1. A new ‘customer’ contacts your business to order goods or services.
2. Once the ‘customer’ has made the payment, they phone or email to reduce or cancel the order, or to say that they’ve made an error, e.g. that shipping fees were accidentally included in the payment, and request an urgent refund. Your payments team may also spot the overpayment and think it was just a simple typo, e.g. £16000 instead of £1600, and offer to return the difference.
3. Your business wants to keep the relationship with this new ‘customer’ and processes the refund quickly, using a more immediate electronic payment service such as a Faster Payment.
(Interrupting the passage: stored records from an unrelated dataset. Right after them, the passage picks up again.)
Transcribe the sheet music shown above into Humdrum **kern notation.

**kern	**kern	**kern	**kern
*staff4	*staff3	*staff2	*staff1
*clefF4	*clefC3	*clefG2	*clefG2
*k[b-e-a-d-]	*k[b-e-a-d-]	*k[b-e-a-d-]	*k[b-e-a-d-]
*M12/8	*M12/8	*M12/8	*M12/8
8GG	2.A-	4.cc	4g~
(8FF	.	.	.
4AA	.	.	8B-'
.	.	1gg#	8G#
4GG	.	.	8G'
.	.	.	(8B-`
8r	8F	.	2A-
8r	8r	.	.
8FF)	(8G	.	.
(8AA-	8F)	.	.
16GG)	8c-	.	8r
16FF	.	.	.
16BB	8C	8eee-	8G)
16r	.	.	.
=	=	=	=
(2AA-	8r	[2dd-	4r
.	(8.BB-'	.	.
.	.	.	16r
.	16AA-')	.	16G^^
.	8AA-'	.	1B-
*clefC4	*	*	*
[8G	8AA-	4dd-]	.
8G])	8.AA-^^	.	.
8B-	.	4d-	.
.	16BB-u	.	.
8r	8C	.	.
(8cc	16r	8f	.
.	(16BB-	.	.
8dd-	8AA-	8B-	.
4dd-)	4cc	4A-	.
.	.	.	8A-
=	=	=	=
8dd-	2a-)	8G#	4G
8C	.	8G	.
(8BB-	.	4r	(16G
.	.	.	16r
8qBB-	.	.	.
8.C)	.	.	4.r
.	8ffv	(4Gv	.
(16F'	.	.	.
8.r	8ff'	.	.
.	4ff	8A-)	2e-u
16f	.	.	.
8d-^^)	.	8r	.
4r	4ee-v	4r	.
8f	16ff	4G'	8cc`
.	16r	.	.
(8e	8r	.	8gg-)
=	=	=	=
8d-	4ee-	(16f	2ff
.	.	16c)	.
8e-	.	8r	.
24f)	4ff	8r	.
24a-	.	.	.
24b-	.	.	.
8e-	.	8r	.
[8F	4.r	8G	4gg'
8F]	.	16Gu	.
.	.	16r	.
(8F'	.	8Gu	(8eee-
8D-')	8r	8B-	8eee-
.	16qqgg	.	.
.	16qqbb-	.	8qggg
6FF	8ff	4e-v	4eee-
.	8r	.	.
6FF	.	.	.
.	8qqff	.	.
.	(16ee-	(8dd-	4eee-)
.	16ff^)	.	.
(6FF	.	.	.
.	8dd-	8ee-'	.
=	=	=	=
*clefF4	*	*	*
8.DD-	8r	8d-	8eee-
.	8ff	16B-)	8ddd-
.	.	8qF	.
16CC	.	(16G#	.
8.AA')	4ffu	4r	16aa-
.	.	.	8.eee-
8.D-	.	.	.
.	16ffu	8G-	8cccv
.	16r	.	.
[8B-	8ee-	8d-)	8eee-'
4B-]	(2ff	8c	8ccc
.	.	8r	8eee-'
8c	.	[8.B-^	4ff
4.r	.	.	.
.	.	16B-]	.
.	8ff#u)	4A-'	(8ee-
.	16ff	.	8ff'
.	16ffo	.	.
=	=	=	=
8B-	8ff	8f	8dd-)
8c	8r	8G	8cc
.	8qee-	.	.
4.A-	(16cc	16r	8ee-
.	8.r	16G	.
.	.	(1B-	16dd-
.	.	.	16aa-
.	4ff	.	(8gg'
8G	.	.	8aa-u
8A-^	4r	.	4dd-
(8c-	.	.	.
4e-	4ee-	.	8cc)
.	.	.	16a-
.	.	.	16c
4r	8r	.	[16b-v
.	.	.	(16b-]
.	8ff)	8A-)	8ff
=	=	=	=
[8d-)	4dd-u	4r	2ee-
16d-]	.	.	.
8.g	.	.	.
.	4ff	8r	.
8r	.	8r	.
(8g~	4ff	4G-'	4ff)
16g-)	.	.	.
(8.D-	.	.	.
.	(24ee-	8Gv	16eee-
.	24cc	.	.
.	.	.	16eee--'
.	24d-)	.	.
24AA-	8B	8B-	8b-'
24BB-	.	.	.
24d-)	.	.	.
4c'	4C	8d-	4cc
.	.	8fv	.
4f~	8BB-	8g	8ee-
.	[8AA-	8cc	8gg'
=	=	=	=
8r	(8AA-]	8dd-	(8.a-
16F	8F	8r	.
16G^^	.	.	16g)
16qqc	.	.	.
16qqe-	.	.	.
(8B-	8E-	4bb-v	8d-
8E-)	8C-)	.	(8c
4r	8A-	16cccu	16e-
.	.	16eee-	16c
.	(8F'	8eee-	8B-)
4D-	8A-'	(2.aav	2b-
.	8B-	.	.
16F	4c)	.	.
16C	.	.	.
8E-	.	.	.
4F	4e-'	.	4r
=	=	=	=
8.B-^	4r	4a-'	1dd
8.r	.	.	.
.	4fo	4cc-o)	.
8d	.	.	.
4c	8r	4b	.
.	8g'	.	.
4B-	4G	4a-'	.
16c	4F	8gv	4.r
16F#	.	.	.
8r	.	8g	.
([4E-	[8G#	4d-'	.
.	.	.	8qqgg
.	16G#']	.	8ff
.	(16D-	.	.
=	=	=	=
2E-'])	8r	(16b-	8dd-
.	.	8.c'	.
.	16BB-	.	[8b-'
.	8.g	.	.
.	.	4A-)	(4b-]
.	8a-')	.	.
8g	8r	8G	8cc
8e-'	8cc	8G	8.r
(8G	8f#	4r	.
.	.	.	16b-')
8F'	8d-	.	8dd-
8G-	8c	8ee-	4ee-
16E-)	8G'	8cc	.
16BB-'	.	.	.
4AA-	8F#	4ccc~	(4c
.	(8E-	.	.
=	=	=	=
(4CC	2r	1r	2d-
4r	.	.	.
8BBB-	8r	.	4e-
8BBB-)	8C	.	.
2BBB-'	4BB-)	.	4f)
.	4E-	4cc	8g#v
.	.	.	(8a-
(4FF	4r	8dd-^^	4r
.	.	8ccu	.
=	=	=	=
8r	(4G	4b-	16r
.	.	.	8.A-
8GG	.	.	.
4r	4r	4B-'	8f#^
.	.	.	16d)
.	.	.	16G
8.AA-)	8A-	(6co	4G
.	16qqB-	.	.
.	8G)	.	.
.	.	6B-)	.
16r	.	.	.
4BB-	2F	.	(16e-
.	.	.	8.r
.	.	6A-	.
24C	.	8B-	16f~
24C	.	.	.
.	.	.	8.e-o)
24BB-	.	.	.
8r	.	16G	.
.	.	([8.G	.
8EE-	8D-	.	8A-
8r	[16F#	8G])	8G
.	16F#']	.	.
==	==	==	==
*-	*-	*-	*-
4. In due course, the original cheque is returned unpaid, because it the account it is drawn on has no funds or does not exist. Your business is left with a financial loss because it refunded the amount ‘overpaid’.

Protect yourself

• Never accept a cheque for a higher value than you were expecting.
• Never feel pressured into making a refund or payment.
• Keep your chequebook in a safe place, report any missing cheques to your bank straight away and always check your statements thoroughly.
• If accepting payment by cheque, treat the payment with caution and don’t provide the service or goods, or refund the payment, until you are certain the cheque has cleared and credited your account.
• Never pre-sign blank cheques. When writing cheques, be sure to complete all sections leaving as little space as possible.
• We strongly recommend you use a dual authorisation process for all payments. This provides independent verification as at least two people can review the details.